Module 3: Review Activities

Adam Shelffo

Module 3: Review Activities

Instructor guiding students

In this module, through data analysis, we will explore patterns while focusing on addressing the following:

Explain the importance of cluster and market basket analysis in the consumer buying process.
Analyze text data to understand consumer behavior.

Read “Module 3: Readings and Videos Part 3” document before completing the activities.

Review Activity #1 Practice a Cluster Analysis

Collect information on at least three characteristics. Consider how you could use this spreadsheet of data to put people into distinct groups.

Steps for Using with Excel

Here are the steps for running a basic cluster analysis with Excel. Refer to this video: How K-mean clustering groups data-: A Simple Example for extra help. *See the example file in the materials folder

Open the excel file. Randomly select k rows. In the example provided, k=2. Note that selecting rows that have widely differing data will expedite the clustering processes. Label these rows are center1 and center2.
Create a new table to the right that has each entry name as the first column, center1 and center2 as the next two columns, and cluster as the 4th. To fill in center1, calculate the linear distance between the two vectors by adding the absolute value of the difference between every variable.

Repeat this step to fill in center 2 as well. Note that to avoid retyping formulas, simply drag the corner of the box where the formula is listed across all boxes you wish to fill with the same formula. Use $ sign to fix a certain variable when dragged. To fill in the cluster column, select whichever center has the minimum distance. For example, in the first line shown below (Madi), since 0 is less than 12, the cluster columns list 1.

Cluster Example Spreadsheet in Excel

Copy and paste the table on the right below so that the information is not lost when we change it. Remember to select paste special and “values” so just the numbers are copied, not the formulas.

Cluster example excel spreadsheet with cluster pasted

The next step is to adjust our original center1 and center2 values.
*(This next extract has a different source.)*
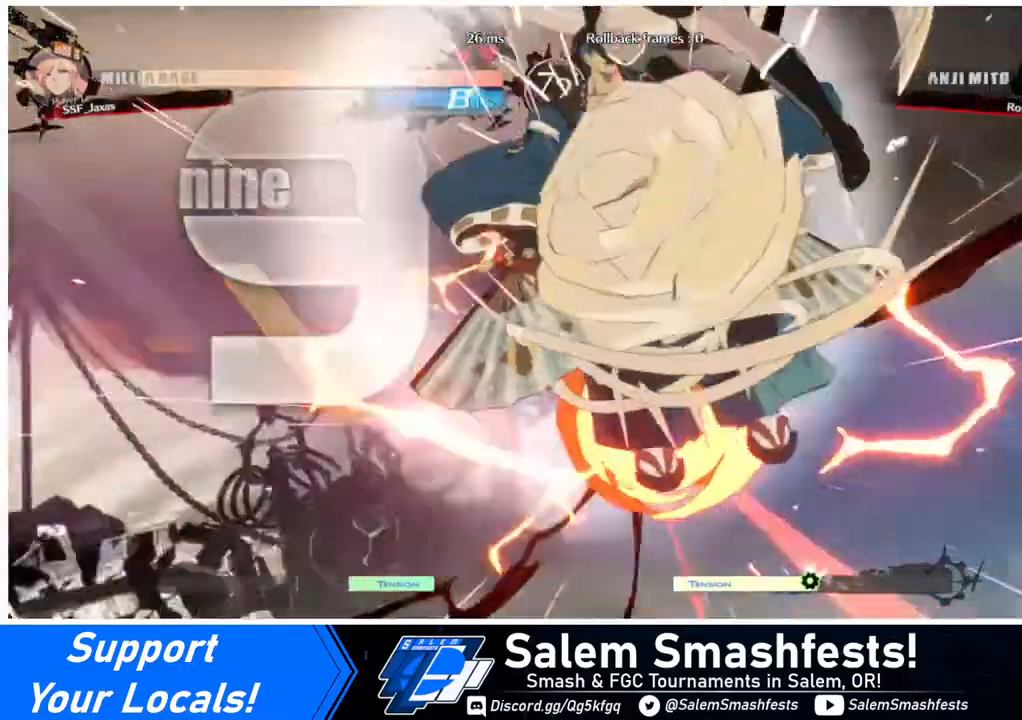
{"buttons": [], "events": []}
We do this by averaging the values from the corresponding clusters. For example, the “stats” column for center1 would be the average “stats” values of all the names that had been labeled as Cluster 1 in Step 2.

=AVERAGE (C2, C6, C7, C9, C12, C16, C17, C19)

luster example excel sheet from step 4 with averages.

This will update the distances for column 1 and 2 on the table on the right as well, although you must then adjust the Cluster labeling by reassigning which center had the minimum value, based on the updated distances.

Next, compare the current cluster assignments to the ones at the end of Step 2. If they are not identical, repeat Step 3 and Step 4 until the assignment labels no longer differ between the preceding labels and updated labels.
Once the assignment labels do not differ, go ahead and officially assign each name to a cluster. As seen in this example, the labels highlighted in yellow do not differ, so the names were officially assigned to a cluster (highlighted in green).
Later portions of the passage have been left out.